That was five years ago. Jose Reyes was 23 years old, and the Mets were a team on the rise, built around Reyes, David Wright, and Carlos Beltran. A team that came one key hit away from the World Series, a team that promised to be even more in the years to come. Those heydays never came; the past five years of Mets baseball have brought nothing but unrelenting pain for the Mets and for Reyes, who has battled countless injuries and lost. It didn’t turn out like it was supposed to.

But lo, Reyes is still here, and at last he is healthy and looks like Jose Reyes again—just in time for rumors to begin swirling that the Mets might try to trade him, a move that will say a lot about the direction the Mets’ new management plans to take this franchise in. Jose Reyes is a player any team in baseball would give just about anything to have. Everyone, alas, but the Mets.

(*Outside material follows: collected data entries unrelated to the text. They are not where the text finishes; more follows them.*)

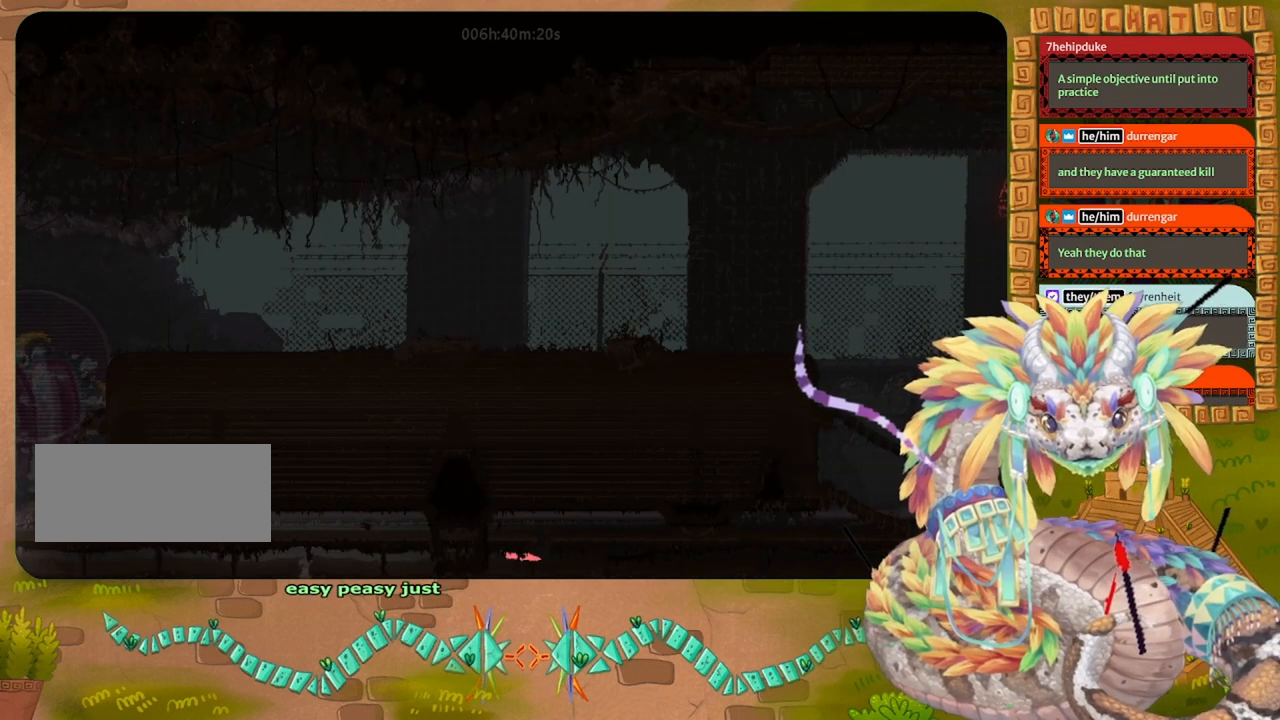
{"keys": ["left"], "events": [[100, "grab", "up"]]}
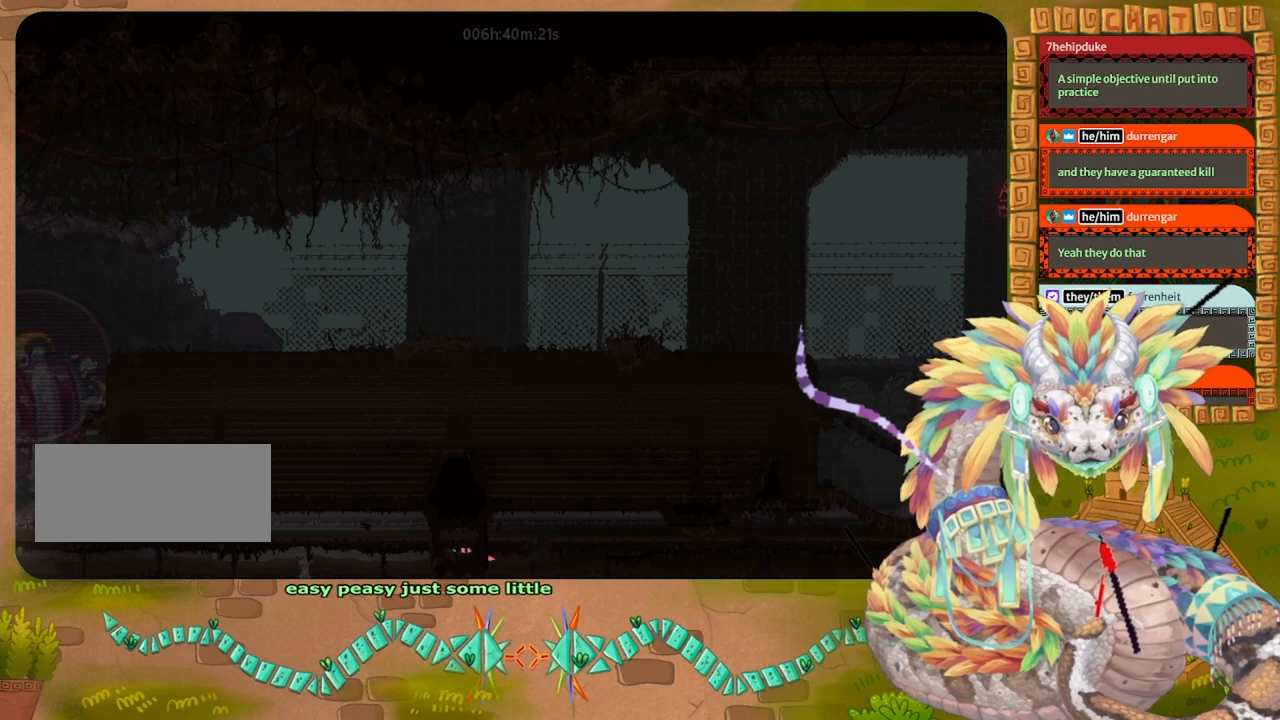
{"keys": ["left"], "events": []}
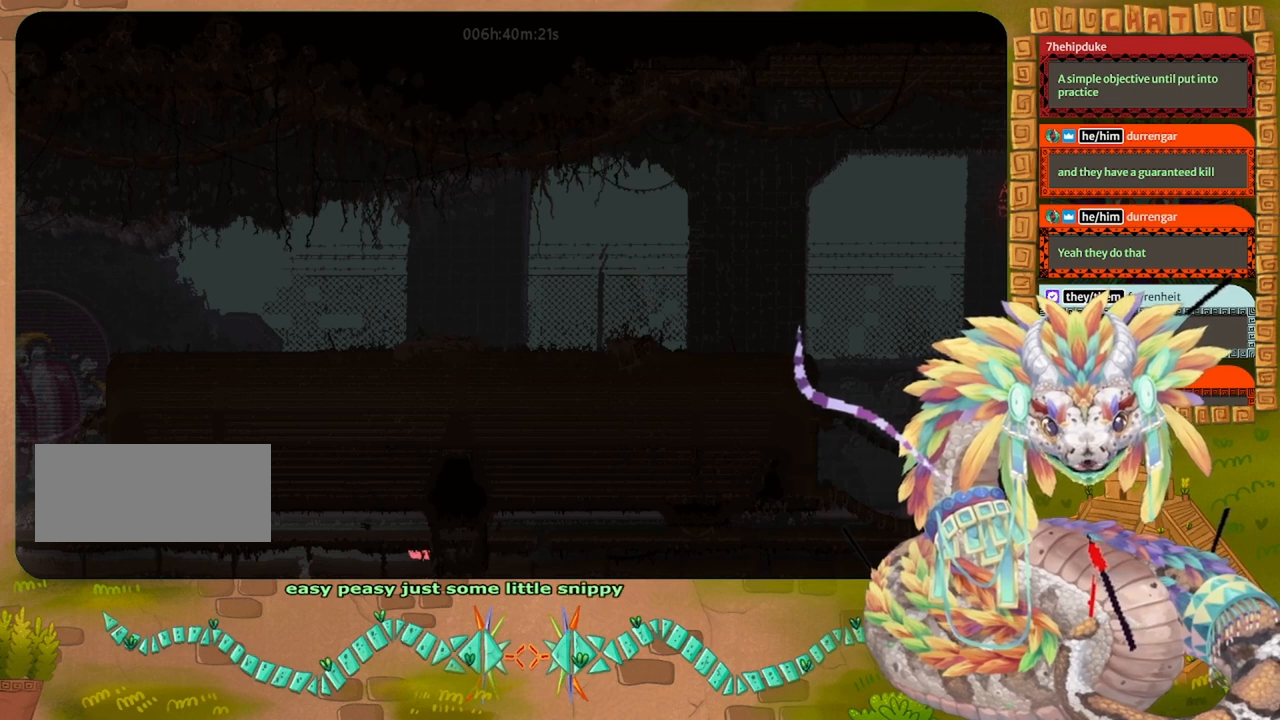
{"keys": ["left"], "events": []}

The 2011 New York Mets—on the field, anyway—have not been the embarrassment they were expected to be, which is a far cry from saying they’ve been good. They’re in last place in the National League, playing in front of sparse crowds, but that’s not a major shock: The National League East has turned out to be one of the better divisions in baseball, and the Phillies, Marlins, and Braves appear unlikely to falter over the next five months. The Mets have had the predicted pitching woes and then some, thanks to the invisible injury snipers that have been living in Flushing the last three seasons. And while some of the Mets’ bigger-name stars like Wright and Beltran have been healthy and productive, it’s clear to everyone—not least of all the new Mets management group—that, as currently constituted, this is not a World Series–caliber ball club. Again, this is not a surprise: The Mets came into the season under construction, in a holding pattern, waiting for nearly $60 million of dead contracts to expire and the ­Wilpon-Madoff financial follies to be resolved in the off-season. The Mets are rebuilding. Considering what they have been through in the past five years and how much money they’ve spent for the privilege, this is precisely what they should do.

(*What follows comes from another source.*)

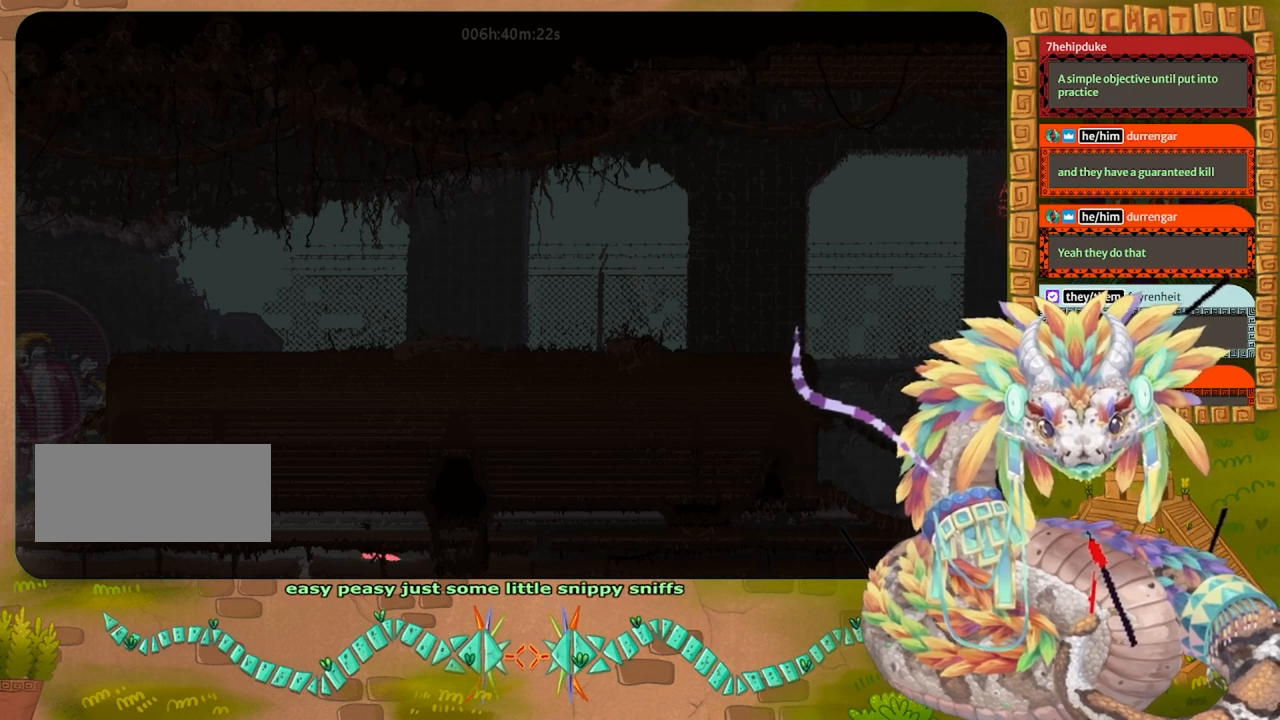
{"keys": ["left"], "events": []}
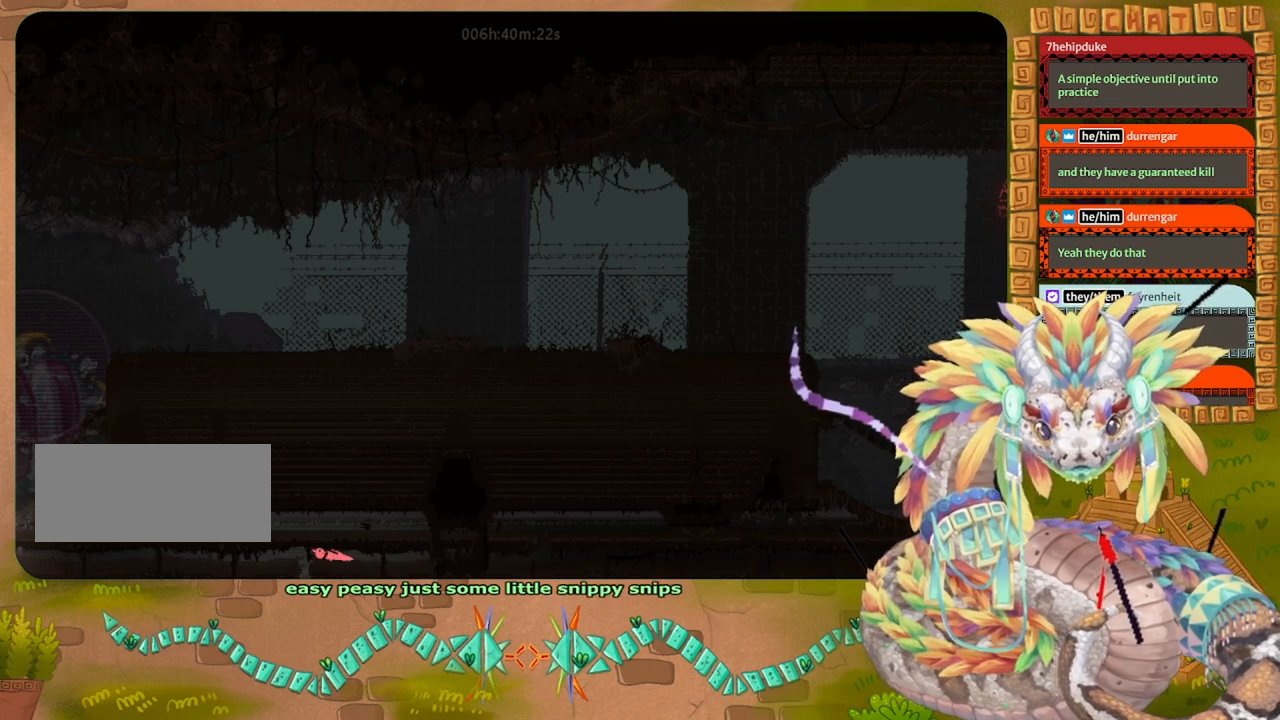
{"keys": ["left"], "events": []}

The problem is that Reyes accounts for $11 million of that potential payroll-shaving in October. For the first time since the Mets went from World Series contender to nightly Letterman joke, Reyes is 100 percent healthy, and he has responded by having the best year of his career. He currently has the highest batting average and OPS of any season since he entered the league, and he is on pace to steal almost 60 bases. He’s doing this while playing a premium position, shortstop, as well as anyone in baseball. He leads National League shortstops in hits, doubles, triples, and stolen bases and is second in batting average, OPS, and runs despite playing for a team that’s in the middle of the pack in scoring. He is, in short, having an All-Star season; odds are he’ll be leading off for the National League in July’s All-Star game in Arizona (presuming, of course, that some Phoenix immigration cop doesn’t try to spontaneously deport him).

But which team’s jersey will he be wearing? It is the Mets’ profoundly rotten luck that once they finally get Reyes healthy and stroking like they’ve needed him to for four years, the rest of the team has fallen lame all around him. The Mets’ new general manager, Sandy Alderson, and his gang are facing quite a pickle. It is one thing to clear out dead weight and build for the future. It is another thing altogether to trade away the team’s most popular, likable player while he’s having a career year and is only 27 years old.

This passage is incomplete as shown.